UPDATE 1-RWE puts off Emsland reactor restart again

Tue Jul 28, 2009 9:51am EDT

* New delay to likely reopening indicated

* RWE says fixed problem, sees ball in supervisors' court

(adds new date, RWE comment)

FRANKFURT, July 28 (Reuters) - German utility RWE (RWEG.DE) has put back the targeted restart of its Emsland nuclear reactor in northern Germany by another one or two days, the third envisaged delay to reopening after the unit went offline on July 24, its website showed on Tuesday.

A spokesman for RWE's power generating unit said a faulty switch had been swapped for an alternative part, which now needed approval from nuclear supervisory authorities.
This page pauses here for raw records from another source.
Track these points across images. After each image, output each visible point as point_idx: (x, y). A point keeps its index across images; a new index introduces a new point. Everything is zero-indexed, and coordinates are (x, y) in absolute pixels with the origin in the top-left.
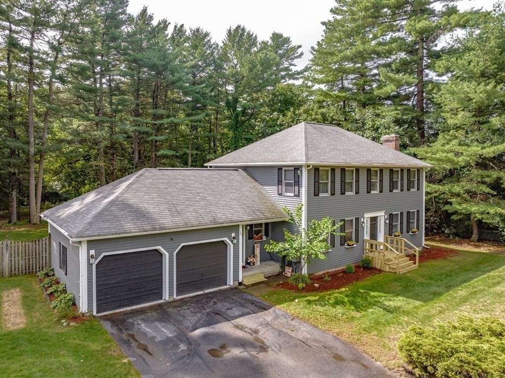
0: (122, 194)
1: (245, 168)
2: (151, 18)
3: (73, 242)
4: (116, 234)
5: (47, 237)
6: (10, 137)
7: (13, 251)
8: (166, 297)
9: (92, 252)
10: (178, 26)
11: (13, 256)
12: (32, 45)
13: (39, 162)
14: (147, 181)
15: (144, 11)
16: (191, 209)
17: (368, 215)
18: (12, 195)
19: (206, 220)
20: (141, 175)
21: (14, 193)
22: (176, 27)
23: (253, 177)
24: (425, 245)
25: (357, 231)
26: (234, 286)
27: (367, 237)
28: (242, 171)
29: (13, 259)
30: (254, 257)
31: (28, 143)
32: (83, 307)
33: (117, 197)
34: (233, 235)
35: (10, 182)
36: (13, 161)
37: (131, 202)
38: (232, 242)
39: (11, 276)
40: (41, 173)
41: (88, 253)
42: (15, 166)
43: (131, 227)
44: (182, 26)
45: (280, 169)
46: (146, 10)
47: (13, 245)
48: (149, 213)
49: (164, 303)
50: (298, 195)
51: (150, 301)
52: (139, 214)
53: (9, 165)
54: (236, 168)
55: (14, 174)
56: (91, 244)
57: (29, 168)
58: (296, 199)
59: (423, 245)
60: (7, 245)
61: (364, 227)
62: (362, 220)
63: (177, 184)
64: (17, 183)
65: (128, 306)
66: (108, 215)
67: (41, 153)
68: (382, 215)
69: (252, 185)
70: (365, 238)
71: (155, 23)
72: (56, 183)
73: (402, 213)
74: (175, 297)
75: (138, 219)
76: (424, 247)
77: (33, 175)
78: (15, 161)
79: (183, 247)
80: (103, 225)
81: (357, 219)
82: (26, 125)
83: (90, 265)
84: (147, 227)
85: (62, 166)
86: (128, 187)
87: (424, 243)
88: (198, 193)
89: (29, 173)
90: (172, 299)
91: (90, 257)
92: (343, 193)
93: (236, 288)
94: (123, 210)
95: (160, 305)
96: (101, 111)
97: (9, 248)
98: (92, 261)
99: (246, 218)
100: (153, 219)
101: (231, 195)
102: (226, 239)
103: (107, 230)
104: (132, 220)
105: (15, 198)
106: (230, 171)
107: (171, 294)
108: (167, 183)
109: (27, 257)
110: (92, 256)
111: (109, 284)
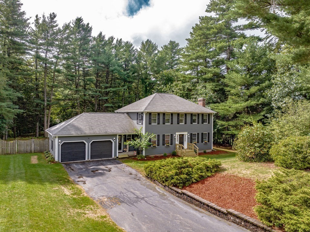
0: (73, 122)
1: (128, 113)
2: (104, 37)
3: (53, 137)
4: (68, 135)
5: (48, 139)
6: (36, 98)
7: (35, 143)
8: (87, 159)
9: (60, 141)
10: (119, 39)
11: (35, 145)
12: (46, 56)
13: (49, 109)
14: (84, 117)
15: (101, 34)
16: (98, 128)
17: (178, 134)
18: (37, 124)
19: (102, 133)
20: (82, 115)
21: (38, 124)
22: (117, 40)
23: (130, 117)
24: (213, 149)
25: (172, 140)
26: (114, 158)
27: (177, 142)
28: (126, 114)
29: (35, 146)
30: (126, 149)
31: (44, 101)
32: (56, 159)
33: (71, 123)
34: (114, 138)
35: (36, 118)
36: (37, 109)
37: (76, 125)
38: (114, 141)
39: (34, 152)
40: (50, 114)
41: (58, 141)
42: (38, 111)
43: (74, 133)
44: (121, 39)
45: (137, 113)
46: (101, 33)
47: (35, 141)
48: (81, 129)
49: (86, 161)
50: (142, 124)
51: (80, 160)
52: (77, 129)
53: (36, 111)
54: (123, 113)
55: (38, 115)
56: (59, 138)
57: (44, 112)
58: (142, 125)
59: (212, 149)
60: (33, 141)
61: (175, 138)
62: (175, 135)
63: (95, 119)
64: (39, 119)
65: (72, 161)
66: (66, 129)
67: (49, 106)
68: (186, 134)
69: (128, 120)
70: (176, 143)
71: (107, 38)
72: (57, 119)
73: (198, 134)
74: (90, 159)
75: (76, 131)
76: (213, 150)
77: (46, 115)
78: (38, 109)
79: (93, 141)
80: (63, 132)
81: (172, 135)
82: (43, 92)
83: (59, 145)
84: (79, 133)
85: (61, 112)
86: (75, 119)
87: (212, 148)
88: (103, 122)
89: (44, 115)
90: (88, 160)
91: (59, 142)
92: (164, 123)
93: (115, 159)
94: (72, 127)
95: (84, 162)
96: (79, 85)
97: (34, 142)
98: (59, 144)
99: (120, 132)
100: (83, 131)
101: (117, 124)
102: (111, 140)
103: (65, 134)
104: (74, 131)
105: (38, 126)
106: (121, 114)
107: (88, 158)
108: (91, 118)
109: (40, 146)
110: (60, 142)
111: (66, 153)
The 1,400 megawatts plant in the state of Lower Saxony is now seen back online between July 30 and August 1, rather than between July 28 and 30, and between July 27 and 29, which were indicated at earlier successive stages.

The company's transparency website operates in real time with constant input from the plants' management in order to inform the wholesale power market about likely supply and demand.
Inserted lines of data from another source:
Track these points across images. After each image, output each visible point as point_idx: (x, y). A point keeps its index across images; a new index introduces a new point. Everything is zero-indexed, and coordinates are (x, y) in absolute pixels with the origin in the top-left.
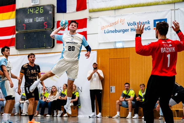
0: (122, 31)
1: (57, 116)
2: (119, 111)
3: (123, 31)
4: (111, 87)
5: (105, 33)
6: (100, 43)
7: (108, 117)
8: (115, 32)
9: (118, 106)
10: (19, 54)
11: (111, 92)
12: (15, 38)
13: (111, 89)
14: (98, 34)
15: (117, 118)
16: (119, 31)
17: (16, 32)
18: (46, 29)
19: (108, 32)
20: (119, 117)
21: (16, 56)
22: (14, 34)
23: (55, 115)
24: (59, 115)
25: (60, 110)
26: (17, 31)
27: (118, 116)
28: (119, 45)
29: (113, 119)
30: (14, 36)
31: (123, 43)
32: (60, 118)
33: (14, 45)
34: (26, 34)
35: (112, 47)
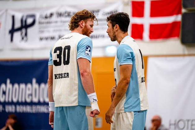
10: (186, 52)
12: (179, 22)
17: (183, 11)
21: (181, 58)
22: (179, 12)
26: (185, 7)
30: (179, 18)
33: (178, 36)
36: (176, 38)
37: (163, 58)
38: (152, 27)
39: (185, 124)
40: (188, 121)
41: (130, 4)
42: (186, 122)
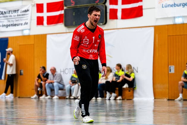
0: (181, 5)
1: (111, 98)
2: (182, 93)
3: (183, 5)
4: (169, 66)
5: (163, 7)
6: (157, 19)
7: (167, 100)
8: (174, 6)
9: (181, 87)
10: (68, 31)
11: (169, 72)
12: (63, 14)
13: (170, 69)
14: (154, 8)
15: (180, 100)
16: (178, 5)
17: (65, 8)
18: (97, 4)
19: (166, 6)
20: (182, 99)
21: (65, 34)
22: (62, 9)
23: (107, 98)
24: (112, 98)
25: (114, 93)
26: (66, 6)
27: (180, 98)
28: (179, 21)
29: (175, 102)
30: (62, 12)
31: (182, 18)
32: (114, 101)
34: (75, 9)
35: (170, 22)
36: (62, 23)
37: (55, 35)
38: (48, 17)
39: (68, 70)
40: (70, 69)
41: (36, 5)
42: (69, 70)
Last Friday, the 11-year old plant went into an unplanned outage as a transformer switch did not function fully, leading to the separation from the high voltage distribution grid.

The operator at the time expected the problem to be resolved within a day or two.

Once the authorities give their go ahead, RWE will test the new part and then recommission the overall plant, said RWE Power spokesman Manfred Lang.

"Talking from experience, these steps do not happen overnight," he said.

The problem comes at a time at which Germany's nuclear power plants are in the spotlight ahead of national elections on Sept. 27.

The anti-nuclear Social Democrats share power with Chancellor Angela Merkel's conservatives.

They have used a recent series of unrelated nuclear problems -- not uncommon during the summer maintenance season -- to highlight perceived safety risks which led to an exit programme.

By contrast the conservatives, forced to go along with the phase out deal agreed in 2001, will prolong the running times of those plants judged safe if they win a majority.